Dataset items:

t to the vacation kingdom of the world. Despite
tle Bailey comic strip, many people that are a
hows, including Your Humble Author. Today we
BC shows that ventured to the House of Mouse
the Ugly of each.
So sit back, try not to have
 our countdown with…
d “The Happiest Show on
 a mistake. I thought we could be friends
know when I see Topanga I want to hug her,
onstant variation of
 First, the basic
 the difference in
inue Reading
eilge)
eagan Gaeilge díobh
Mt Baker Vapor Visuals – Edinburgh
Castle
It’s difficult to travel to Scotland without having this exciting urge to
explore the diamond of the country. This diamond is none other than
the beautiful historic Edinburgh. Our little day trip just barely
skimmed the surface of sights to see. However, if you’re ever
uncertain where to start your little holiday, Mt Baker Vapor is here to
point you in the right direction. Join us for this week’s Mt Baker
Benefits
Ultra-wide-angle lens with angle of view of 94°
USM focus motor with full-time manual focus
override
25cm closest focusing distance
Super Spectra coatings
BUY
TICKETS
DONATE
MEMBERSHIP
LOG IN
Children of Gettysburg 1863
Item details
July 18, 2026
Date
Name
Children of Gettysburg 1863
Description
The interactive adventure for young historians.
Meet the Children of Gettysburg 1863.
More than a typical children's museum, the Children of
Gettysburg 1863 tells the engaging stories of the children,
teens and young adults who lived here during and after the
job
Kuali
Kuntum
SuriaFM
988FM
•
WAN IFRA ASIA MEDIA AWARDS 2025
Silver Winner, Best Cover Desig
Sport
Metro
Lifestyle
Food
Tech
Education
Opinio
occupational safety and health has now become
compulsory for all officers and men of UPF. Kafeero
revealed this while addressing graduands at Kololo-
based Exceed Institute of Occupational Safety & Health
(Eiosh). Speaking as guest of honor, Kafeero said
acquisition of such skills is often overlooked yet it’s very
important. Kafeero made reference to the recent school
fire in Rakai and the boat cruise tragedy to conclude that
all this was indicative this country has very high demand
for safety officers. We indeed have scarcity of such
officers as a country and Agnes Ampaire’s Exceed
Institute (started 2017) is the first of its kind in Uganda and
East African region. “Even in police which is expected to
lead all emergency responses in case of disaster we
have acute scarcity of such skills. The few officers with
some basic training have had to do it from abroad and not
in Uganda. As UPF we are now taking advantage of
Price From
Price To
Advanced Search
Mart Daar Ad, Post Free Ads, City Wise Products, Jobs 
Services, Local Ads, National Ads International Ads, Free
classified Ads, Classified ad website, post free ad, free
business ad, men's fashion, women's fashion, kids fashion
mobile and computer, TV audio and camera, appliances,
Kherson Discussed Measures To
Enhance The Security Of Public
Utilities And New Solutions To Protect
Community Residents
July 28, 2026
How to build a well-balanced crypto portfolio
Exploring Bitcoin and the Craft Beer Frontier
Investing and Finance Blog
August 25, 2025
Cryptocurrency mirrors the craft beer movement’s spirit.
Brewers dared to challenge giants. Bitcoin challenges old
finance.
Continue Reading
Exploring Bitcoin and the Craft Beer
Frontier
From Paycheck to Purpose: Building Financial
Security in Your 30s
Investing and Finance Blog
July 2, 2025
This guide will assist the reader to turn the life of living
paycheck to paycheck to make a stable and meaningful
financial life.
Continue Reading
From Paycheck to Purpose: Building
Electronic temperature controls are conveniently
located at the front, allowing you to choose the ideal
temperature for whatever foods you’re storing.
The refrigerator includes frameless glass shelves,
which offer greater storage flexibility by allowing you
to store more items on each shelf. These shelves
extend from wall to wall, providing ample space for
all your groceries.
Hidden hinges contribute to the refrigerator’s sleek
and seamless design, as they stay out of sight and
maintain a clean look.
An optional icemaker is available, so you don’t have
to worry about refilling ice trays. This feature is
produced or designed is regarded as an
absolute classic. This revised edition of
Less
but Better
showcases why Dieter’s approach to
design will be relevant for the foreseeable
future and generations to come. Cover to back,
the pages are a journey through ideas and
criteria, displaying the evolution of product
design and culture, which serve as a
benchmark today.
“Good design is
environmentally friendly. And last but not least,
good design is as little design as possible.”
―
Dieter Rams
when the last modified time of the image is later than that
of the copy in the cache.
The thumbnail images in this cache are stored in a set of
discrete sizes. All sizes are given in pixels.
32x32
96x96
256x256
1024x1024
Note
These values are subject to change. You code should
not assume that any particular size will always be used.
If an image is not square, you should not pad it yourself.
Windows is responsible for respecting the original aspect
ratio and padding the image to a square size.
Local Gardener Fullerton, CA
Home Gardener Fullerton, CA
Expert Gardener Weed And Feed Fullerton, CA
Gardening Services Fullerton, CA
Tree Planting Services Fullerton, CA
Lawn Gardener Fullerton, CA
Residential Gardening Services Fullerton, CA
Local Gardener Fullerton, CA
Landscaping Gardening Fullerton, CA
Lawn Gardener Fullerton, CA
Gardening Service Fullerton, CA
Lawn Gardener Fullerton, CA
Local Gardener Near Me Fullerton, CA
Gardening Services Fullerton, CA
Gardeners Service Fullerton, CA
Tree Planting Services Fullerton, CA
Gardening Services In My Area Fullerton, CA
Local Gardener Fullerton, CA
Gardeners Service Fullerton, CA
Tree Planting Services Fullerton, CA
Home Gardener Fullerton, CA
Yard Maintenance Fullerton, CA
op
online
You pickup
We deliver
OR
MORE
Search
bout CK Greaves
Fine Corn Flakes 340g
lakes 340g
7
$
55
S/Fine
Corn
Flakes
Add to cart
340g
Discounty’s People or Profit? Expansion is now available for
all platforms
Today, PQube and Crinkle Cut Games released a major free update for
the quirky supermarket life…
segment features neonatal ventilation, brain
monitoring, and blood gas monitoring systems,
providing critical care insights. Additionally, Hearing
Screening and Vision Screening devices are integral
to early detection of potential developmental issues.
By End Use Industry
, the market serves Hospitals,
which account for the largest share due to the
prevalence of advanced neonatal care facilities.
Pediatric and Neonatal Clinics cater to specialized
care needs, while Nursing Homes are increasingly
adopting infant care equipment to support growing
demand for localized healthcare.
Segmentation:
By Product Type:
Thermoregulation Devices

Aim of the task:
Please return every line of the items above word for word, keeping the same order and changing nothing.

Problem solution:
t to the vacation kingdom of the world. Despite
tle Bailey comic strip, many people that are a
hows, including Your Humble Author. Today we
BC shows that ventured to the House of Mouse
the Ugly of each.
So sit back, try not to have
 our countdown with…
d “The Happiest Show on
 a mistake. I thought we could be friends
know when I see Topanga I want to hug her,
onstant variation of
 First, the basic
 the difference in
inue Reading
eilge)
eagan Gaeilge díobh
Mt Baker Vapor Visuals – Edinburgh
Castle
It’s difficult to travel to Scotland without having this exciting urge to
explore the diamond of the country. This diamond is none other than
the beautiful historic Edinburgh. Our little day trip just barely
skimmed the surface of sights to see. However, if you’re ever
uncertain where to start your little holiday, Mt Baker Vapor is here to
point you in the right direction. Join us for this week’s Mt Baker
Benefits
Ultra-wide-angle lens with angle of view of 94°
USM focus motor with full-time manual focus
override
25cm closest focusing distance
Super Spectra coatings
BUY
TICKETS
DONATE
MEMBERSHIP
LOG IN
Children of Gettysburg 1863
Item details
July 18, 2026
Date
Name
Children of Gettysburg 1863
Description
The interactive adventure for young historians.
Meet the Children of Gettysburg 1863.
More than a typical children's museum, the Children of
Gettysburg 1863 tells the engaging stories of the children,
teens and young adults who lived here during and after the
job
Kuali
Kuntum
SuriaFM
988FM
•
WAN IFRA ASIA MEDIA AWARDS 2025
Silver Winner, Best Cover Desig
Sport
Metro
Lifestyle
Food
Tech
Education
Opinio
occupational safety and health has now become
compulsory for all officers and men of UPF. Kafeero
revealed this while addressing graduands at Kololo-
based Exceed Institute of Occupational Safety & Health
(Eiosh). Speaking as guest of honor, Kafeero said
acquisition of such skills is often overlooked yet it’s very
important. Kafeero made reference to the recent school
fire in Rakai and the boat cruise tragedy to conclude that
all this was indicative this country has very high demand
for safety officers. We indeed have scarcity of such
officers as a country and Agnes Ampaire’s Exceed
Institute (started 2017) is the first of its kind in Uganda and
East African region. “Even in police which is expected to
lead all emergency responses in case of disaster we
have acute scarcity of such skills. The few officers with
some basic training have had to do it from abroad and not
in Uganda. As UPF we are now taking advantage of
Price From
Price To
Advanced Search
Mart Daar Ad, Post Free Ads, City Wise Products, Jobs 
Services, Local Ads, National Ads International Ads, Free
classified Ads, Classified ad website, post free ad, free
business ad, men's fashion, women's fashion, kids fashion
mobile and computer, TV audio and camera, appliances,
Kherson Discussed Measures To
Enhance The Security Of Public
Utilities And New Solutions To Protect
Community Residents
July 28, 2026
How to build a well-balanced crypto portfolio
Exploring Bitcoin and the Craft Beer Frontier
Investing and Finance Blog
August 25, 2025
Cryptocurrency mirrors the craft beer movement’s spirit.
Brewers dared to challenge giants. Bitcoin challenges old
finance.
Continue Reading
Exploring Bitcoin and the Craft Beer
Frontier
From Paycheck to Purpose: Building Financial
Security in Your 30s
Investing and Finance Blog
July 2, 2025
This guide will assist the reader to turn the life of living
paycheck to paycheck to make a stable and meaningful
financial life.
Continue Reading
From Paycheck to Purpose: Building
Electronic temperature controls are conveniently
located at the front, allowing you to choose the ideal
temperature for whatever foods you’re storing.
The refrigerator includes frameless glass shelves,
which offer greater storage flexibility by allowing you
to store more items on each shelf. These shelves
extend from wall to wall, providing ample space for
all your groceries.
Hidden hinges contribute to the refrigerator’s sleek
and seamless design, as they stay out of sight and
maintain a clean look.
An optional icemaker is available, so you don’t have
to worry about refilling ice trays. This feature is
produced or designed is regarded as an
absolute classic. This revised edition of
Less
but Better
showcases why Dieter’s approach to
design will be relevant for the foreseeable
future and generations to come. Cover to back,
the pages are a journey through ideas and
criteria, displaying the evolution of product
design and culture, which serve as a
benchmark today.
“Good design is
environmentally friendly. And last but not least,
good design is as little design as possible.”
―
Dieter Rams
when the last modified time of the image is later than that
of the copy in the cache.
The thumbnail images in this cache are stored in a set of
discrete sizes. All sizes are given in pixels.
32x32
96x96
256x256
1024x1024
Note
These values are subject to change. You code should
not assume that any particular size will always be used.
If an image is not square, you should not pad it yourself.
Windows is responsible for respecting the original aspect
ratio and padding the image to a square size.
Local Gardener Fullerton, CA
Home Gardener Fullerton, CA
Expert Gardener Weed And Feed Fullerton, CA
Gardening Services Fullerton, CA
Tree Planting Services Fullerton, CA
Lawn Gardener Fullerton, CA
Residential Gardening Services Fullerton, CA
Local Gardener Fullerton, CA
Landscaping Gardening Fullerton, CA
Lawn Gardener Fullerton, CA
Gardening Service Fullerton, CA
Lawn Gardener Fullerton, CA
Local Gardener Near Me Fullerton, CA
Gardening Services Fullerton, CA
Gardeners Service Fullerton, CA
Tree Planting Services Fullerton, CA
Gardening Services In My Area Fullerton, CA
Local Gardener Fullerton, CA
Gardeners Service Fullerton, CA
Tree Planting Services Fullerton, CA
Home Gardener Fullerton, CA
Yard Maintenance Fullerton, CA
op
online
You pickup
We deliver
OR
MORE
Search
bout CK Greaves
Fine Corn Flakes 340g
lakes 340g
7
$
55
S/Fine
Corn
Flakes
Add to cart
340g
Discounty’s People or Profit? Expansion is now available for
all platforms
Today, PQube and Crinkle Cut Games released a major free update for
the quirky supermarket life…
segment features neonatal ventilation, brain
monitoring, and blood gas monitoring systems,
providing critical care insights. Additionally, Hearing
Screening and Vision Screening devices are integral
to early detection of potential developmental issues.
By End Use Industry
, the market serves Hospitals,
which account for the largest share due to the
prevalence of advanced neonatal care facilities.
Pediatric and Neonatal Clinics cater to specialized
care needs, while Nursing Homes are increasingly
adopting infant care equipment to support growing
demand for localized healthcare.
Segmentation:
By Product Type:
Thermoregulation Devices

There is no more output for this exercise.